___ DATA PROVIDED ___
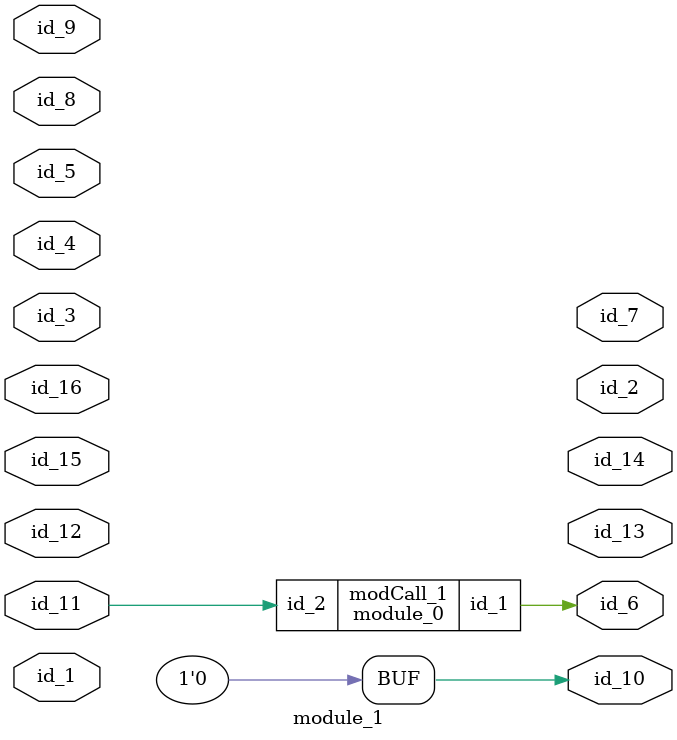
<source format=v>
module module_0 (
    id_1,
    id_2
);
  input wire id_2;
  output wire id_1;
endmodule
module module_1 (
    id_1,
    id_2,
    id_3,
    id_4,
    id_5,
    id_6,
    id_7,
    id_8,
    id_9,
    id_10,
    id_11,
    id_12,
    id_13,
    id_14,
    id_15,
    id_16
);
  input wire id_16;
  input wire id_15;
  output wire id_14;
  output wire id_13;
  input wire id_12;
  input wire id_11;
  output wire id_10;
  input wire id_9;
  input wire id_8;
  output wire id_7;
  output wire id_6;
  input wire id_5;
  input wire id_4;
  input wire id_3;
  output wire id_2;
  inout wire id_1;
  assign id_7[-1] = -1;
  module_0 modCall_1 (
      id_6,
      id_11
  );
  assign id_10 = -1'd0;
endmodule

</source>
___
TASK OBJECTIVE>
Could you output every entry exactly as written, skipping the pictures?

YOUR SOLUTION>
<source format=v>
module module_0 (
    id_1,
    id_2
);
  input wire id_2;
  output wire id_1;
endmodule
module module_1 (
    id_1,
    id_2,
    id_3,
    id_4,
    id_5,
    id_6,
    id_7,
    id_8,
    id_9,
    id_10,
    id_11,
    id_12,
    id_13,
    id_14,
    id_15,
    id_16
);
  input wire id_16;
  input wire id_15;
  output wire id_14;
  output wire id_13;
  input wire id_12;
  input wire id_11;
  output wire id_10;
  input wire id_9;
  input wire id_8;
  output wire id_7;
  output wire id_6;
  input wire id_5;
  input wire id_4;
  input wire id_3;
  output wire id_2;
  inout wire id_1;
  assign id_7[-1] = -1;
  module_0 modCall_1 (
      id_6,
      id_11
  );
  assign id_10 = -1'd0;
endmodule

</source>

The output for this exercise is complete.